Kim Goldberg, Nanaimo birdwatcher, has always enjoyed birds and birdwatching and says Nanaimo is a great place for it with different ecosystems and terrain.

For her, the hobby is both relaxing and purposeful. There’s something calming about having the mind so occupied with precise, small details that everything else just goes away for the time that you’re birding, she said.

“It’s almost like a form of active meditation really,” she said.

Goldberg also said the more we know about the natural world, the more motivated we are to protect it.

“People who aren’t birders go out and say, oh there’s a robin, there’s a crow and that’s kind of the end of it,” she said. “But if you really know how incredibly complex and beautiful and awesome the world out there is with the whole variety of species and what their bizarre – to us perhaps – behaviours are and what they’re really all about then all of a sudden our sense of value of that natural environment increases.”

Getting outdoors, the fresh air, learning about nature are all good things, says Yip, who loves seeing the birds and the challenge of getting that perfect picture.

After his walk around Buttertubs, he planned to search out the indigo bunting, spotted at someone’s feeder in Port Alberni.

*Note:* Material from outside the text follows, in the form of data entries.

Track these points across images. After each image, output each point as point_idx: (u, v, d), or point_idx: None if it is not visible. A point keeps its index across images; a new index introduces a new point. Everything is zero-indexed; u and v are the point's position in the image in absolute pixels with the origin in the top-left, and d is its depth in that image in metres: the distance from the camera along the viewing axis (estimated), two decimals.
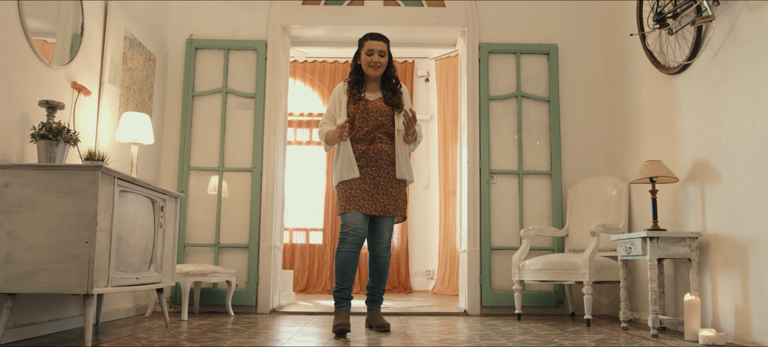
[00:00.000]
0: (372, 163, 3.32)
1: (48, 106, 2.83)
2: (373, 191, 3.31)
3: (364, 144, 3.33)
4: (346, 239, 3.27)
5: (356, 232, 3.26)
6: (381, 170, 3.33)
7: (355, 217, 3.27)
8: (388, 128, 3.38)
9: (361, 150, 3.33)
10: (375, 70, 3.38)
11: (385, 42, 3.42)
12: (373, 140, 3.34)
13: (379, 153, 3.33)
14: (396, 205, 3.36)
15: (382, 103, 3.39)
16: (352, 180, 3.30)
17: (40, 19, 3.30)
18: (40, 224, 2.55)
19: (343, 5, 4.95)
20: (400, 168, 3.37)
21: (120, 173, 2.81)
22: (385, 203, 3.32)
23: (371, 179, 3.31)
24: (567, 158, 4.75)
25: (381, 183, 3.32)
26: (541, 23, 4.91)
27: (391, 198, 3.34)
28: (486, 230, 4.61)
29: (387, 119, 3.38)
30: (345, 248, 3.27)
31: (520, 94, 4.80)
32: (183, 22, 4.86)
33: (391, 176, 3.36)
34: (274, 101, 4.77)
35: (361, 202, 3.28)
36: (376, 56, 3.36)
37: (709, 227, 3.21)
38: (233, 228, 4.65)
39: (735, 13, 3.00)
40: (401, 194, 3.41)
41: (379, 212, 3.31)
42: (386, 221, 3.39)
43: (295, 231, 7.72)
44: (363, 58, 3.40)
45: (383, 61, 3.39)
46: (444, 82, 7.56)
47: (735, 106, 3.00)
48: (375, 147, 3.33)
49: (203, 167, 4.70)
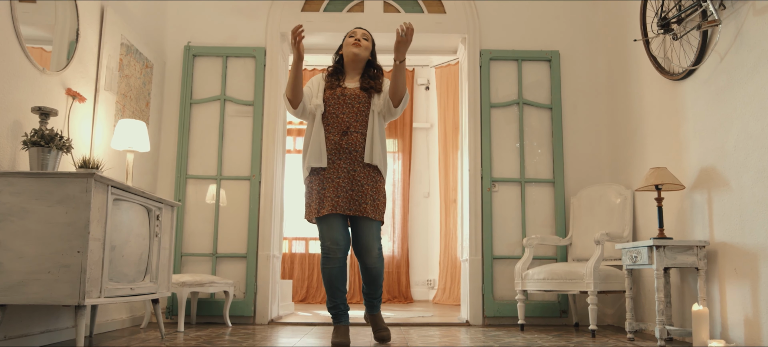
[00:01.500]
0: (346, 155, 3.05)
1: (41, 112, 2.77)
2: (349, 187, 3.02)
3: (337, 134, 3.08)
4: (329, 254, 3.03)
5: (338, 244, 3.01)
6: (356, 164, 3.05)
7: (333, 228, 3.01)
8: (364, 118, 3.12)
9: (334, 141, 3.07)
10: (357, 49, 3.17)
11: (370, 34, 3.30)
12: (347, 130, 3.07)
13: (353, 144, 3.06)
14: (374, 206, 3.05)
15: (359, 90, 3.17)
16: (325, 175, 3.05)
17: (37, 26, 3.25)
18: (31, 234, 2.48)
19: (343, 12, 4.91)
20: (370, 152, 3.05)
21: (114, 181, 2.74)
22: (361, 202, 3.02)
23: (346, 173, 3.04)
24: (569, 165, 4.69)
25: (356, 178, 3.04)
26: (543, 30, 4.86)
27: (369, 197, 3.03)
28: (488, 239, 4.54)
29: (364, 107, 3.14)
30: (330, 265, 3.04)
31: (522, 101, 4.74)
32: (181, 29, 4.81)
33: (368, 171, 3.07)
34: (273, 109, 4.71)
35: (335, 200, 2.99)
36: (359, 35, 3.23)
37: (717, 235, 3.14)
38: (231, 237, 4.58)
39: (742, 17, 2.94)
40: (379, 193, 3.11)
41: (355, 212, 3.01)
42: (371, 229, 3.09)
43: (295, 240, 7.64)
44: (345, 42, 3.25)
45: (365, 43, 3.21)
46: (444, 90, 7.51)
47: (742, 111, 2.93)
48: (349, 138, 3.06)
49: (201, 176, 4.63)
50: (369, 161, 3.07)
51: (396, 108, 3.14)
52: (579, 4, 4.90)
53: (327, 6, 4.92)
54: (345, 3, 4.93)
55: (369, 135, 3.09)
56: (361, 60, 3.22)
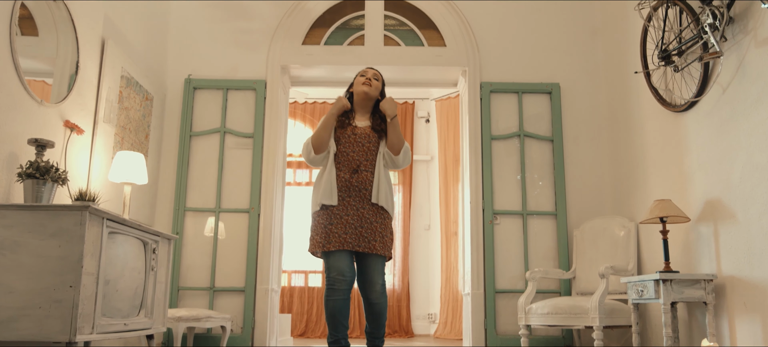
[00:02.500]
0: (355, 193, 3.08)
1: (37, 144, 2.74)
2: (357, 224, 3.05)
3: (348, 172, 3.10)
4: (334, 285, 3.02)
5: (344, 276, 3.01)
6: (365, 202, 3.08)
7: (340, 260, 3.02)
8: (374, 157, 3.16)
9: (344, 179, 3.09)
10: (368, 88, 3.21)
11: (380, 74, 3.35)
12: (357, 169, 3.11)
13: (363, 183, 3.09)
14: (383, 242, 3.09)
15: (370, 130, 3.19)
16: (333, 211, 3.06)
17: (39, 59, 3.25)
18: (23, 268, 2.42)
19: (343, 45, 4.92)
20: (377, 192, 3.10)
21: (109, 214, 2.69)
22: (370, 239, 3.05)
23: (355, 211, 3.06)
24: (572, 197, 4.64)
25: (365, 216, 3.07)
26: (543, 62, 4.87)
27: (377, 234, 3.07)
28: (490, 272, 4.47)
29: (374, 146, 3.18)
30: (334, 297, 3.02)
31: (523, 133, 4.72)
32: (182, 62, 4.82)
33: (376, 209, 3.11)
34: (273, 141, 4.69)
35: (343, 237, 3.02)
36: (370, 74, 3.26)
37: (725, 268, 3.08)
38: (229, 271, 4.50)
39: (743, 49, 2.93)
40: (387, 230, 3.14)
41: (364, 249, 3.04)
42: (376, 264, 3.11)
43: (294, 273, 7.54)
44: (356, 81, 3.28)
45: (376, 83, 3.25)
46: (445, 122, 7.51)
47: (747, 143, 2.90)
48: (360, 177, 3.10)
49: (200, 208, 4.58)
50: (375, 202, 3.11)
51: (397, 157, 3.18)
52: (579, 36, 4.92)
53: (328, 39, 4.94)
54: (345, 36, 4.95)
55: (376, 175, 3.14)
56: (372, 99, 3.27)
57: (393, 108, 3.12)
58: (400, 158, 3.17)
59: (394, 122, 3.13)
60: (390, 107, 3.12)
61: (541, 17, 4.96)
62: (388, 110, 3.12)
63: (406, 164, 3.23)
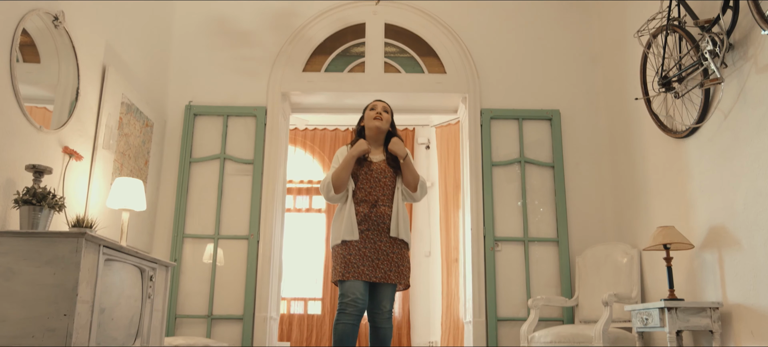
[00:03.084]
0: (374, 227, 3.18)
1: (34, 170, 2.72)
2: (374, 256, 3.15)
3: (367, 207, 3.20)
4: (346, 310, 3.08)
5: (356, 303, 3.07)
6: (382, 235, 3.18)
7: (354, 286, 3.09)
8: (391, 191, 3.27)
9: (363, 213, 3.19)
10: (379, 122, 3.31)
11: (389, 106, 3.44)
12: (375, 203, 3.21)
13: (381, 217, 3.19)
14: (399, 272, 3.19)
15: (385, 164, 3.29)
16: (352, 244, 3.15)
17: (41, 86, 3.25)
18: (17, 296, 2.38)
19: (344, 72, 4.94)
20: (396, 226, 3.21)
21: (106, 241, 2.66)
22: (386, 270, 3.15)
23: (372, 244, 3.16)
24: (573, 224, 4.60)
25: (382, 249, 3.16)
26: (543, 89, 4.88)
27: (393, 264, 3.17)
28: (492, 299, 4.41)
29: (390, 181, 3.27)
30: (344, 320, 3.07)
31: (523, 159, 4.70)
32: (183, 88, 4.83)
33: (393, 240, 3.20)
34: (273, 167, 4.67)
35: (360, 268, 3.11)
36: (379, 109, 3.35)
37: (730, 296, 3.03)
38: (228, 298, 4.44)
39: (744, 74, 2.93)
40: (404, 260, 3.23)
41: (380, 279, 3.13)
42: (387, 290, 3.20)
43: (293, 301, 7.45)
44: (367, 115, 3.37)
45: (386, 116, 3.35)
46: (445, 149, 7.50)
47: (750, 169, 2.88)
48: (378, 211, 3.20)
49: (198, 235, 4.55)
50: (395, 235, 3.20)
51: (414, 193, 3.28)
52: (578, 63, 4.93)
53: (328, 66, 4.96)
54: (346, 63, 4.97)
55: (395, 209, 3.23)
56: (383, 132, 3.37)
57: (402, 149, 3.22)
58: (418, 194, 3.29)
59: (407, 161, 3.23)
60: (400, 149, 3.21)
61: (540, 44, 4.98)
62: (398, 151, 3.21)
63: (423, 196, 3.34)
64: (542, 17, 5.04)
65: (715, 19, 3.01)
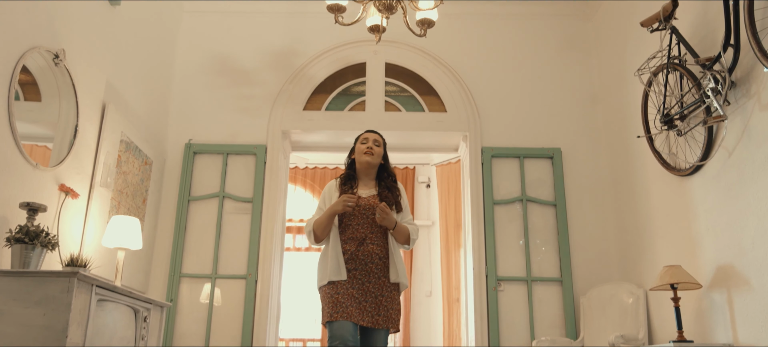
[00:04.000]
0: (361, 266, 3.00)
1: (29, 208, 2.68)
2: (361, 298, 2.97)
3: (354, 244, 3.02)
4: None
5: (346, 343, 2.89)
6: (371, 275, 3.00)
7: (344, 327, 2.90)
8: (381, 228, 3.07)
9: (350, 251, 3.01)
10: (370, 157, 3.15)
11: (381, 137, 3.29)
12: (363, 241, 3.03)
13: (369, 256, 3.01)
14: (387, 316, 3.00)
15: (376, 200, 3.11)
16: (339, 283, 2.97)
17: (41, 124, 3.23)
18: (5, 338, 2.30)
19: (344, 110, 4.94)
20: (396, 271, 3.04)
21: (99, 280, 2.59)
22: (374, 314, 2.97)
23: (360, 284, 2.98)
24: (577, 263, 4.52)
25: (370, 290, 2.99)
26: (543, 127, 4.86)
27: (381, 308, 2.99)
28: (495, 340, 4.30)
29: None
30: None
31: (525, 198, 4.66)
32: (182, 126, 4.82)
33: (382, 282, 3.02)
34: (273, 206, 4.62)
35: (349, 309, 2.93)
36: (371, 142, 3.19)
37: (742, 337, 2.94)
38: (224, 339, 4.33)
39: (748, 112, 2.91)
40: (393, 303, 3.06)
41: (368, 323, 2.95)
42: (379, 337, 3.03)
43: (292, 342, 7.30)
44: (357, 148, 3.21)
45: (377, 150, 3.19)
46: (445, 187, 7.46)
47: (757, 207, 2.83)
48: (365, 249, 3.01)
49: (196, 274, 4.47)
50: (395, 280, 3.04)
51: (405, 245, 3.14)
52: (578, 102, 4.93)
53: (329, 105, 4.96)
54: (347, 102, 4.97)
55: (391, 254, 3.06)
56: (374, 166, 3.21)
57: (390, 221, 3.01)
58: (410, 246, 3.14)
59: (396, 229, 3.04)
60: (388, 223, 3.00)
61: (540, 83, 4.99)
62: (387, 224, 3.01)
63: (414, 242, 3.18)
64: (542, 56, 5.06)
65: (717, 57, 3.00)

There are maybe only one or two of the birds on the Island every five years, and so the fact that there’s one on the Island and it’s staying makes it quite special for birders, he said.

“It’s like a treasure hunt when you go birding,” he said. “You’re looking for all these featured treasures and if you find one it’s like the pot of gold at the end of the rainbow and it’s exciting.”

How exciting? He said one year, when his children were young, they stopped in at Parksville ice rink by accident and hockey legend Wayne Gretzky was there.

“Finding a new bird, it’s like it’s even more exciting than Wayne Gretzky.”